On April 1, the PLANAF sent two Xian H-6G maritime strike bombers and one Shaanxi Y-9JB (GX-8) electronic warfare and surveillance aircraft through international airspace between the Japanese islands of Okinawa and Miyako in the East China Sea. On March 30, the PLAAF dispatched four Xian H-6K long-range bombers, one Tupolev Tu-154MD electronic intelligence plane, and at least two fighter jets, along the same route.

PLANAF/PLAAF intercepts primarily took place in airspace close Okinawa and in the East China Sea. Chinese aircraft during long-range exercises usually transit the Miyako Strait — a principal entryway for the People’s Liberation Army Navy (PLAN) into the Pacific Ocean.

Russian military aircraft conduct most of their missions along the eastern rim of the Sea of Japan and north of Hokaido. Russian long-range bombers have also periodically circumvented the main Japanese islands during long-range patrols.

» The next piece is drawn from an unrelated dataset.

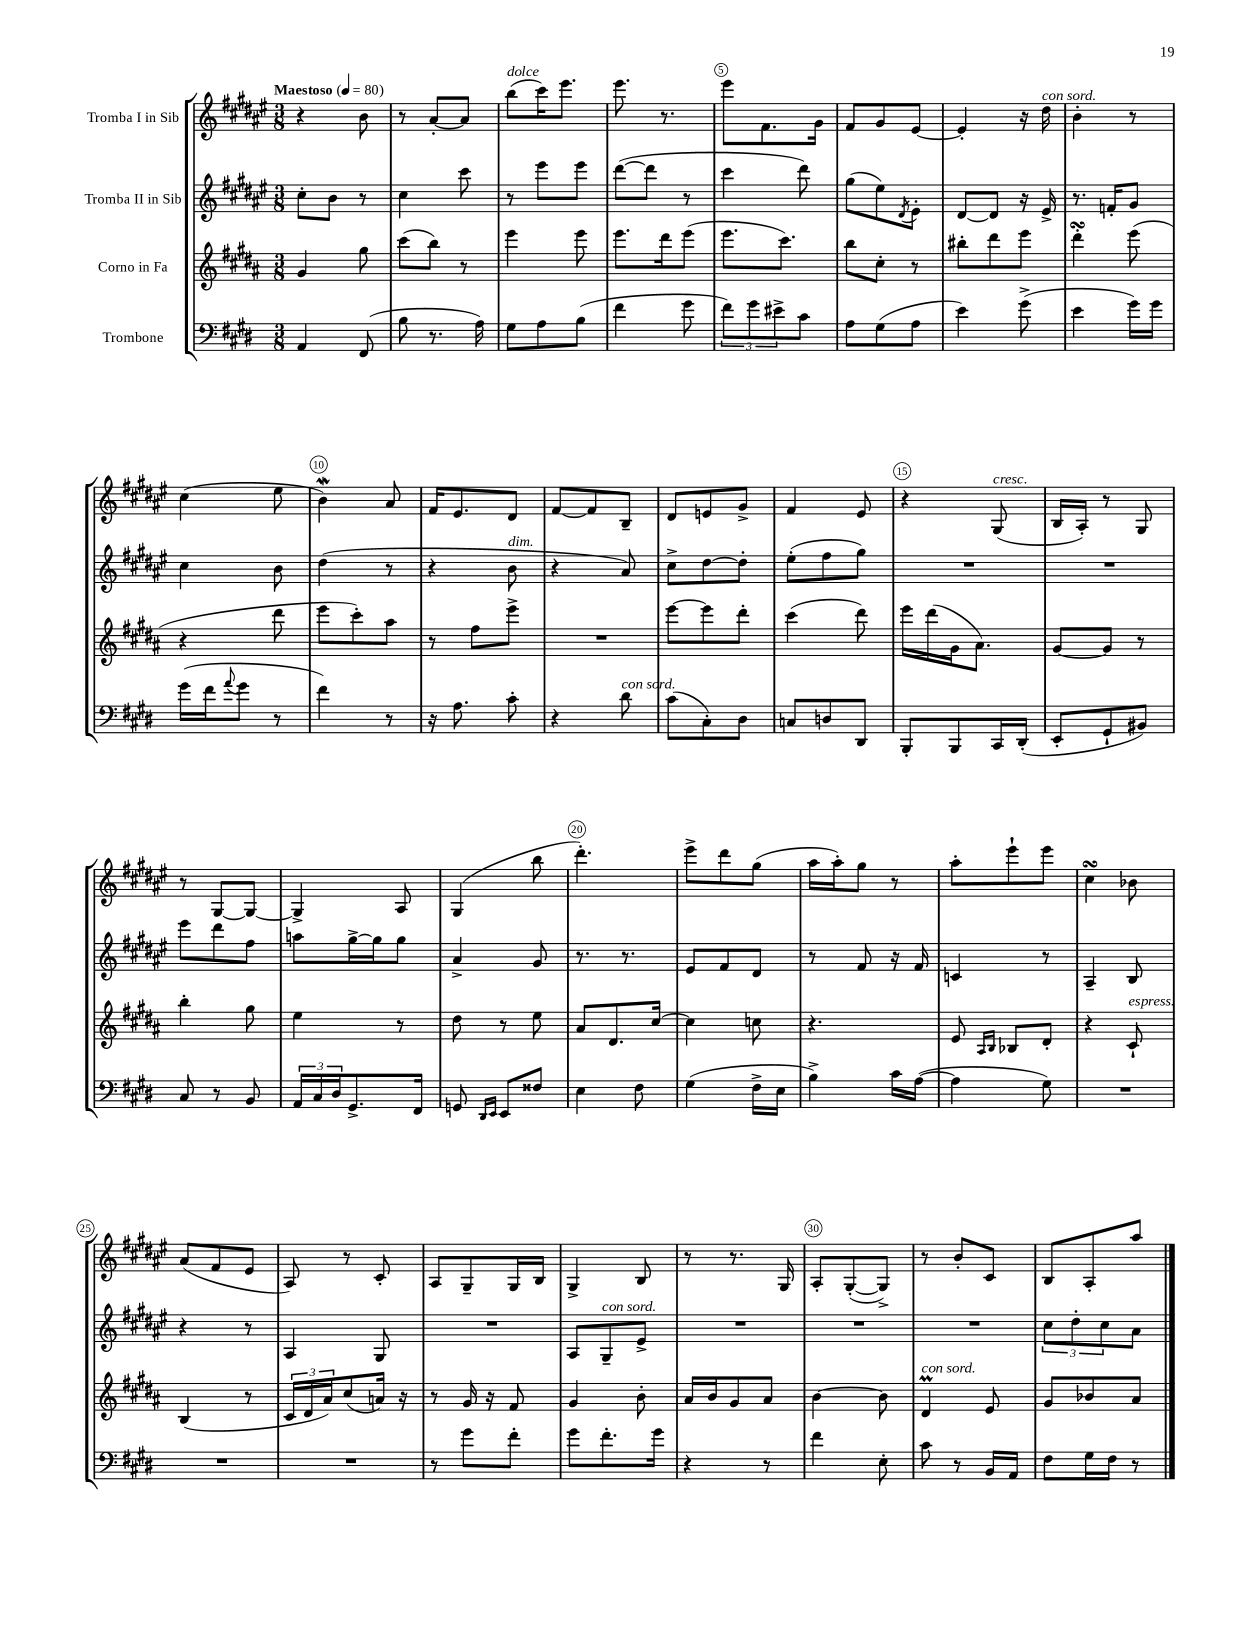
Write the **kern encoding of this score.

The JASDF last scrambled fighter jets in March to intercept a Russian Navy Ilyushin Il-38N “Dolphin” maritime patrol and anti-submarine warfare aircraft over the Sea of Japan. In February, Japanese fighters conducted a scramble against four nuclear-capable Russian Tupolev Tu-95MS strategic bombers and four Sukhoi Su-35S (Flanker-E+) multirole fighter jets flying in two separate formations over the east and west coasts of Japan.

Russia’s military activities in East Asia have not been without casualties in 2019.

“A pair of Su-34 fighter-bombers crashed into the Sea of Japan after reportedly colliding with each other off the coast in Russia’s Far East on January 18 (…),” I reported in February. “Additionally, a Russian Air Force Tupolev Tu-22M3 supersonic bomber crashed at Olenegorsk airbase, in Russia’s northwestern region of Murmansk killing three crew members, on January 22.”